--- Record excerpts Enclosed Below ---

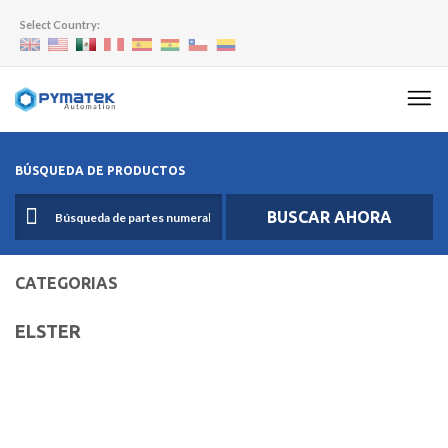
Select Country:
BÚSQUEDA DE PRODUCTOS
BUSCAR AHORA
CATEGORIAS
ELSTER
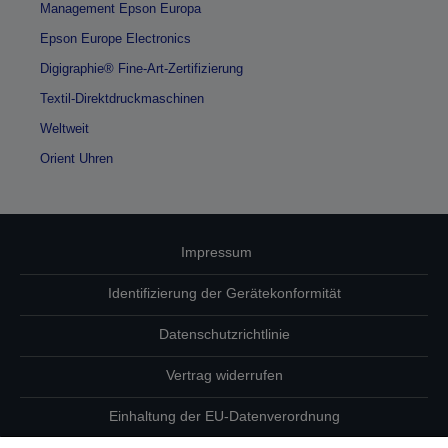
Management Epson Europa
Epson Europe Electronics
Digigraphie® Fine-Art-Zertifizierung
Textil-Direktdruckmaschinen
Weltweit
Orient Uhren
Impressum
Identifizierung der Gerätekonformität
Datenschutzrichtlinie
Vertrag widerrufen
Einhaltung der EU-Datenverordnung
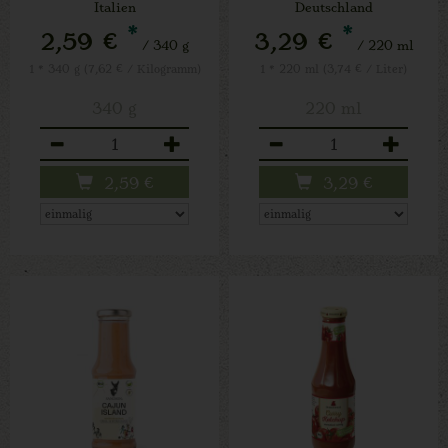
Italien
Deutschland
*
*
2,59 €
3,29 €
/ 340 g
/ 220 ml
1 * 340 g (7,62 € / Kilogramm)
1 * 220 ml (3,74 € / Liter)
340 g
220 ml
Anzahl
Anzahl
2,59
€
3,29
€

--- End of Enclosed Record excerpts ---
--- Record excerpts Enclosed Below ---

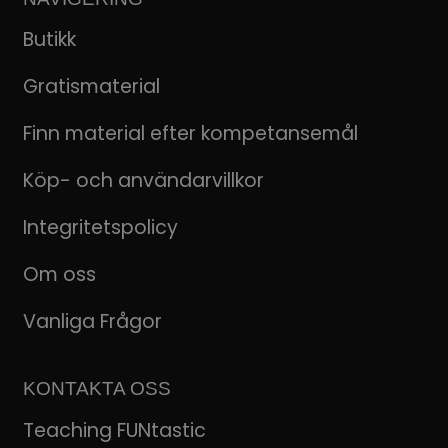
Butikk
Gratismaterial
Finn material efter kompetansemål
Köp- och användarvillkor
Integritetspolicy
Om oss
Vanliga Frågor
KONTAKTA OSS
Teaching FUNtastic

--- End of Enclosed Record excerpts ---

** Action item **
Read the entries above, then pull out the lines that include "Epson".

** Result of the exercise **
Management Epson Europa
Epson Europe Electronics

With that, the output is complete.